第9回:「宅経済」のグローバル化(下)


これから文中に出てくる「チョコちゃん(chocolate巧)」です。
多才で台湾の同人界隈ではかなり有名なコスプレイヤーでもあります。
この写真は本人の許可を得て、自主制作のフォトコレクションDVD
Fantasy Earth Zero:chocolate』から引用したものです(リン)
リン: で、それはまた世代によって……さっきなぜ「もっと早くなるかもしれない」と言ったかというと、父の時代だと、出会うだけでたぶん20年ぐらいかかるんですよ。また出会っていても、連絡を取り合って信頼を持つようになれるのは、また10年ぐらいかかるんですね。なぜかというと、大事なことは面談で、ちょっとしたことは電話で、その世代はそういう感覚で物事を動かしているのです。時代遅れだというのではなく、その感覚を持てる人では合理的な行動だと思ってます。

+++++

課題の内容. 上にある「宅経済」のグローバル化についての文章を、最初から最後まで一字も変えずに書き写すこと。 この後に続く行は、この作業には使わない。

データ欄.
+++++

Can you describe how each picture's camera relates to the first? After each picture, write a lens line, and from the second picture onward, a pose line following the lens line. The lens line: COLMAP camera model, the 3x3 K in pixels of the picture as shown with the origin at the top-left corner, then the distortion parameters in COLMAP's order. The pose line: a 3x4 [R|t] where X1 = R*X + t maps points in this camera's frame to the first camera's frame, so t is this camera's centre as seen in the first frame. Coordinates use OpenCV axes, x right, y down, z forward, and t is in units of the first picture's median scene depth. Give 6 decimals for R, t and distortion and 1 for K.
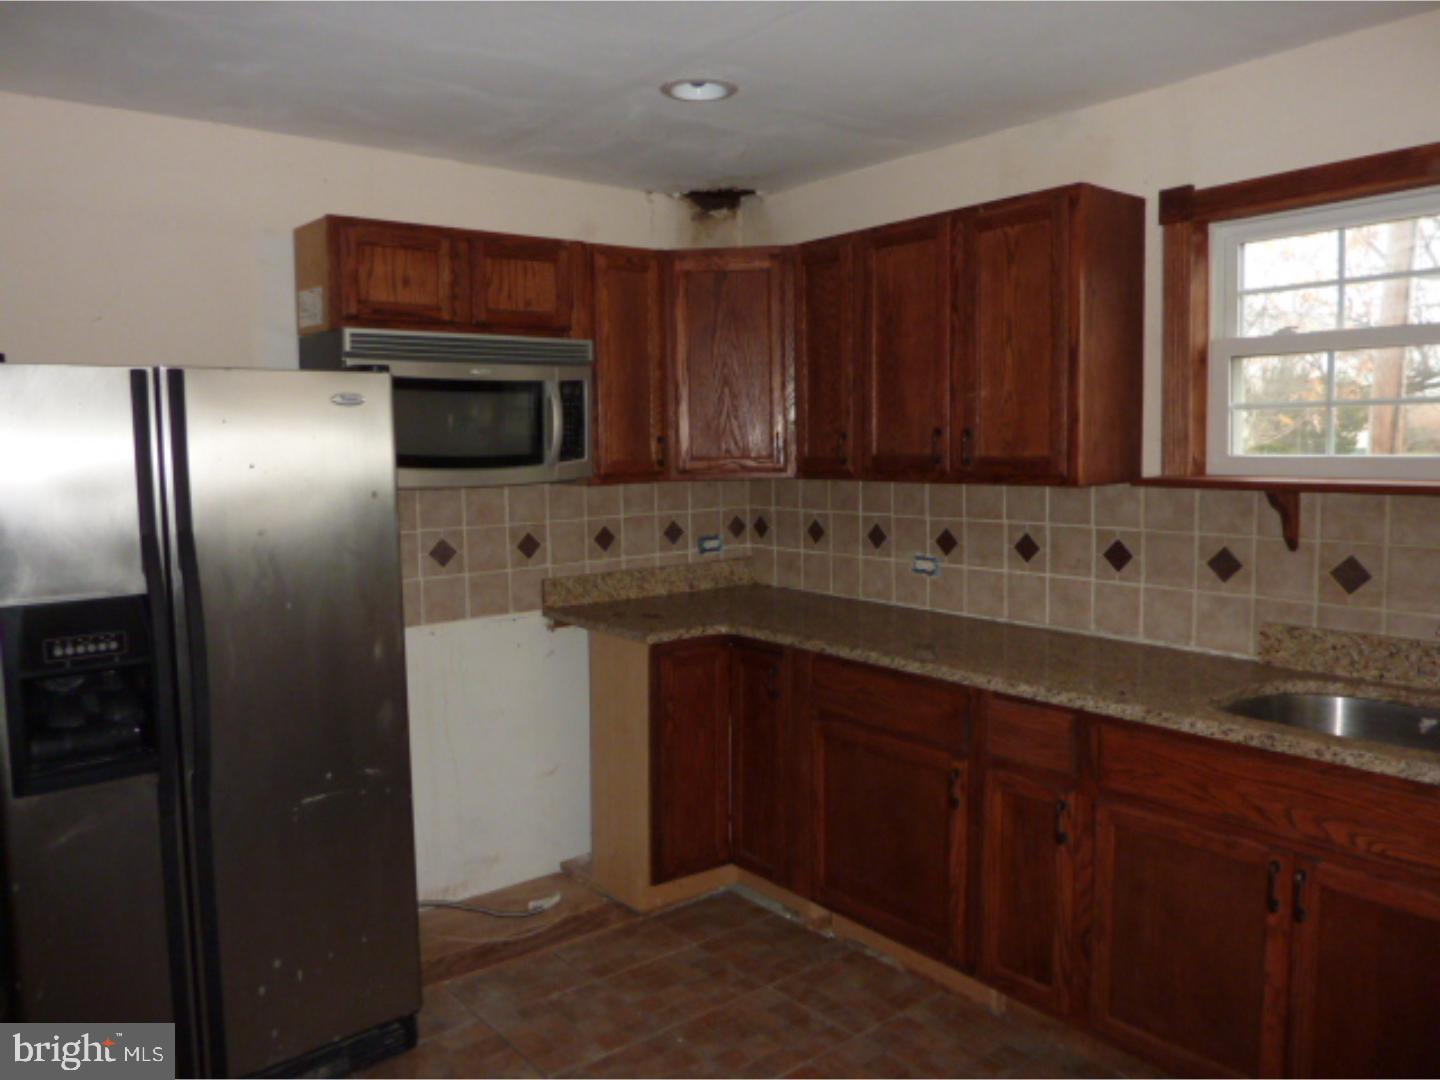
lens RADIAL K [[1079.2, 0, 724.5], [0, 1079.2, 546.0], [0, 0, 1]] dist [-0.014086, -0.014669]
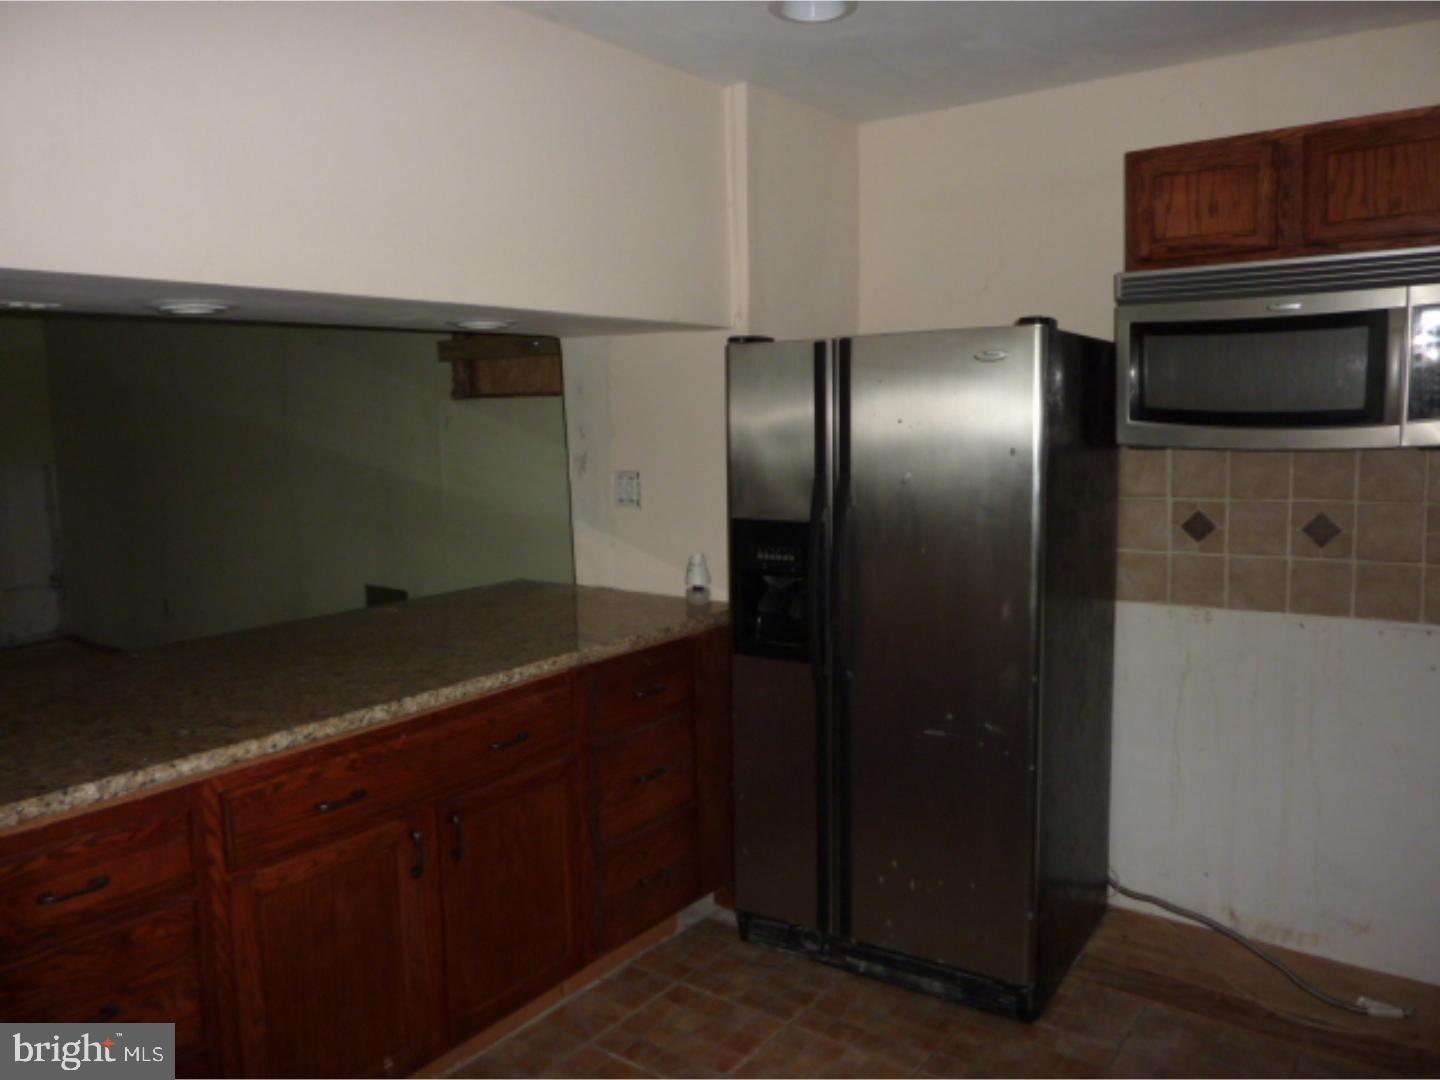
lens RADIAL K [[1079.2, 0, 719.5], [0, 1079.2, 539.5], [0, 0, 1]] dist [-0.014086, -0.014669]
pose [[0.251662, 0.124770, -0.959739, 0.461758], [-0.077819, 0.991053, 0.108436, -0.045171], [0.964682, 0.047396, 0.259120, 0.408880]]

+++++

課題の結果.
第9回:「宅経済」のグローバル化(下)


これから文中に出てくる「チョコちゃん(chocolate巧)」です。
多才で台湾の同人界隈ではかなり有名なコスプレイヤーでもあります。
この写真は本人の許可を得て、自主制作のフォトコレクションDVD
Fantasy Earth Zero:chocolate』から引用したものです(リン)
リン: で、それはまた世代によって……さっきなぜ「もっと早くなるかもしれない」と言ったかというと、父の時代だと、出会うだけでたぶん20年ぐらいかかるんですよ。また出会っていても、連絡を取り合って信頼を持つようになれるのは、また10年ぐらいかかるんですね。なぜかというと、大事なことは面談で、ちょっとしたことは電話で、その世代はそういう感覚で物事を動かしているのです。時代遅れだというのではなく、その感覚を持てる人では合理的な行動だと思ってます。